Bupati Kukar Serahkan Bantuan Alsintan untuk Empat Kecamatan dan Teken Nota Kesepakatan dengan Kodim 0908/Bontang

Tenggarong. Pemerintah Kabupaten Kutai Kartanegara (Kukar) terus berkomitmen mendorong percepatan pembangunan sektor pertanian. Hal ini diwujudkan dengan penyerahan bantuan alat mesin pertanian (alsintan) oleh Bupati Kukar, Edi Damansyah, kepada empat kecamatan, yakni Marangkayu, Samboja, Tenggarong, dan Anggana. Kegiatan ini berlangsung di Balai Benih Induk (BBI) Desa Rempanga, Kecamatan Loa Kulu, Kutai Kartanegara.
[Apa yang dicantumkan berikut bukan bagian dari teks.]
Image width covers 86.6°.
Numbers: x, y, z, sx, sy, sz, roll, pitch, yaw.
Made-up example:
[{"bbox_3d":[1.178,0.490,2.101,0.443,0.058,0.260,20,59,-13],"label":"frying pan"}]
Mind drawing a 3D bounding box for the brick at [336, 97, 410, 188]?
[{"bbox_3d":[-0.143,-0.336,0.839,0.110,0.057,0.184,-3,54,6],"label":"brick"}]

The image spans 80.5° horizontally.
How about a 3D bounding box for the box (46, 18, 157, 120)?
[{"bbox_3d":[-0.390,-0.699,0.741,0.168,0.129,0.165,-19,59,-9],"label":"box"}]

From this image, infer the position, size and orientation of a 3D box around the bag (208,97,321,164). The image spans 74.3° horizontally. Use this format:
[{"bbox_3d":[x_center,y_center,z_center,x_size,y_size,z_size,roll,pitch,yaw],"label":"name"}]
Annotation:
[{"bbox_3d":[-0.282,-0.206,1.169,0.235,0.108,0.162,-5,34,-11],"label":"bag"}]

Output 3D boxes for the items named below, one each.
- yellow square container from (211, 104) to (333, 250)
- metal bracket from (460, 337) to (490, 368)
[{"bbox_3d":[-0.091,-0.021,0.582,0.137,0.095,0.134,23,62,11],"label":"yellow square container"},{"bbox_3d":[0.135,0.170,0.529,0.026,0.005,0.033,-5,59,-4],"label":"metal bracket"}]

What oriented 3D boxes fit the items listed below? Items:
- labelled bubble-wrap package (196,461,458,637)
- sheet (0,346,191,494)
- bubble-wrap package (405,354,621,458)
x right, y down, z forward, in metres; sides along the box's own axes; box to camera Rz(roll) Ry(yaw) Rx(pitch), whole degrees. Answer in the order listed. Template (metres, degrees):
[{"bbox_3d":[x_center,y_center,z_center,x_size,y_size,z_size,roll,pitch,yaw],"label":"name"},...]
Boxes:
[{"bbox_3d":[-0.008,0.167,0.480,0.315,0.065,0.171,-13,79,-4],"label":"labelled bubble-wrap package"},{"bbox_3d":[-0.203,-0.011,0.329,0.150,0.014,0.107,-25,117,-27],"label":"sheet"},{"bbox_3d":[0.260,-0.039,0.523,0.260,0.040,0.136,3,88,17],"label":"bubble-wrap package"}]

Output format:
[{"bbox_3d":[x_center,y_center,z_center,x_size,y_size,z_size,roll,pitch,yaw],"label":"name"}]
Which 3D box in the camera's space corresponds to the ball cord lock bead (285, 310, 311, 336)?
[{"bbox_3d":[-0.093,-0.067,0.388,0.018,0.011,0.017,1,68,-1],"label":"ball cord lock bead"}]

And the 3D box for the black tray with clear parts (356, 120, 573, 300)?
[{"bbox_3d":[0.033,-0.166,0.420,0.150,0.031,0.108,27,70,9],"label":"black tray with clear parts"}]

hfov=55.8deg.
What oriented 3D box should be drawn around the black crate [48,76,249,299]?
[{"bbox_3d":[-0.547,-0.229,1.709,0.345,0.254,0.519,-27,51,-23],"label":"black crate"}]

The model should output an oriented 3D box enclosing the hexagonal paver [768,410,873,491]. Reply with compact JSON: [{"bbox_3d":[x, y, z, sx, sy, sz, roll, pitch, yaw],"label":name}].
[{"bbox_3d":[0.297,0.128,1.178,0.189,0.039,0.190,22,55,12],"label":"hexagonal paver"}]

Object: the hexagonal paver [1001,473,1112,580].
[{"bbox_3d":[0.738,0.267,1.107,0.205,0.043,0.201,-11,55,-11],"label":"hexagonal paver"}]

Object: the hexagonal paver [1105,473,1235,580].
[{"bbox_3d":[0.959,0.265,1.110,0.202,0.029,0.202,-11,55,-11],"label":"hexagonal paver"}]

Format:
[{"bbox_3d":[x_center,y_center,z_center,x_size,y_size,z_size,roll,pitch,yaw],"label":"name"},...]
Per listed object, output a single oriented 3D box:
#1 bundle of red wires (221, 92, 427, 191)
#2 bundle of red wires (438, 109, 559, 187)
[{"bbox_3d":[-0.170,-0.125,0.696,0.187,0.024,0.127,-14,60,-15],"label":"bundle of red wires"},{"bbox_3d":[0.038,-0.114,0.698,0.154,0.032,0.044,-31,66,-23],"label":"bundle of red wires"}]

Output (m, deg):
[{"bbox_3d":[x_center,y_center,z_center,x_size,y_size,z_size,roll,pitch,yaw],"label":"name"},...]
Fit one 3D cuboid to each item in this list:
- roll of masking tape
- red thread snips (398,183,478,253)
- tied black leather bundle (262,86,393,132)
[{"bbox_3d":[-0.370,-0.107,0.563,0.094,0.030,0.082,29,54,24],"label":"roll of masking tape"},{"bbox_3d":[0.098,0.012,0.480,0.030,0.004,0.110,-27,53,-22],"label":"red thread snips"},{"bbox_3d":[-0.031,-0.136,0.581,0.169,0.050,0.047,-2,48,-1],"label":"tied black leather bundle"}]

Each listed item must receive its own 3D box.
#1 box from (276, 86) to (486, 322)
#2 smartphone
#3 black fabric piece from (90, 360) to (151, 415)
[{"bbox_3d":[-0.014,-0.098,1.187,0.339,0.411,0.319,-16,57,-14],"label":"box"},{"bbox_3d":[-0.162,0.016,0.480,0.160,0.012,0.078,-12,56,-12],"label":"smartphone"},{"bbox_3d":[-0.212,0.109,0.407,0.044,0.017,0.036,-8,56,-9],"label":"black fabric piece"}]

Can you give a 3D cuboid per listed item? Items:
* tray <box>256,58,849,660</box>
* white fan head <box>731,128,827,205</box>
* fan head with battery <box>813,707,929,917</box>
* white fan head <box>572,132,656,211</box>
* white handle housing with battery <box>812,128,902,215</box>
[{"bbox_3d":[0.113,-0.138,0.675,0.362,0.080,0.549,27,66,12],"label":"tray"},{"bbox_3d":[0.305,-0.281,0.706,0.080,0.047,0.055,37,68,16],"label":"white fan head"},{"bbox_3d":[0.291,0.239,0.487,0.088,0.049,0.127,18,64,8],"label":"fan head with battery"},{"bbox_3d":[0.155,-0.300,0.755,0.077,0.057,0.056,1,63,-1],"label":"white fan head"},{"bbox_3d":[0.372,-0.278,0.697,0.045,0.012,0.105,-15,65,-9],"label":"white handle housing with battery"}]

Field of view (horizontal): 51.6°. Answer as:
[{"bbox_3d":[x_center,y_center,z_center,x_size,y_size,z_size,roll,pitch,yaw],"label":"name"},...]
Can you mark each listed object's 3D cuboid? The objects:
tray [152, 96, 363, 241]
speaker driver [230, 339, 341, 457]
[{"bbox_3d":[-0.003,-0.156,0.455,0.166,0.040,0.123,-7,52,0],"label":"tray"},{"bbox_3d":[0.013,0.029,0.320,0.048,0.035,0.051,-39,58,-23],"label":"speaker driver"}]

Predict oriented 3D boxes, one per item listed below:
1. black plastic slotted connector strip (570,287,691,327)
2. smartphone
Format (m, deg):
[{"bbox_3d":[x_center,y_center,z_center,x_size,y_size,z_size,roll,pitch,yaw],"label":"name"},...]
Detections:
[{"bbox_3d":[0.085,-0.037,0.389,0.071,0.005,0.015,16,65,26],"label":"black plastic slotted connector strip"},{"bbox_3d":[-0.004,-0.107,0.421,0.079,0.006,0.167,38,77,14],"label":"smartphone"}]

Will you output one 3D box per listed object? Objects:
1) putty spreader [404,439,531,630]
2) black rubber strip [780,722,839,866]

Bantuan alsintan yang diserahkan meliputi traktor roda dua, rice transplanter atau mesin tanam padi, dan pompa irigasi. Bantuan ini merupakan bagian dari program nasional Brigade Pangan yang dicanangkan Kementerian Pertanian, guna mempercepat tercapainya swasembada pangan dalam kurun waktu tiga tahun atau hingga 2027.

Selain penyerahan alsintan, kegiatan tersebut juga dirangkai dengan penandatanganan nota kesepakatan antara Pemerintah Kabupaten Kutai Kartanegara dengan Komando Distrik Militer (Kodim) 0908/Bontang. Kesepakatan ini menjadi landasan sinergi dan kolaborasi dalam implementasi program Tentara Nasional Indonesia (TNI) untuk mendukung pembangunan daerah berkelanjutan di wilayah Kukar.

Bupati Edi Damansyah menyampaikan apresiasinya atas dukungan berbagai pihak dalam memperkuat program pertanian, khususnya melalui integrasi Program Optimalisasi Lahan (Oplah) secara nasional yang diselaraskan dengan program pembangunan pertanian di Kukar.

“Dengan keterlibatan TNI, khususnya Kodim 0908/Bontang yang wilayah teritorialnya mencakup Kecamatan Marangkayu, kami optimis sinergi ini akan memperkuat implementasi Program Oplah secara menyeluruh,” ujarnya.

Ia menambahkan bahwa kolaborasi ini diharapkan dapat mempercepat pembangunan sektor pertanian dan bidang lainnya secara lebih efektif dan efisien, serta memberikan dampak langsung terhadap peningkatan kesejahteraan masyarakat.

“Penyerahan bantuan ini tentunya memerlukan komitmen yang berkelanjutan. Pengembangan sektor pertanian harus menjadi pilar utama dalam perekonomian daerah, dengan implementasi berbagai program strategis dan kemitraan yang bertujuan meningkatkan produktivitas, kesejahteraan petani, serta mewujudkan ketahanan pangan yang berkesinambungan,” pungkasnya.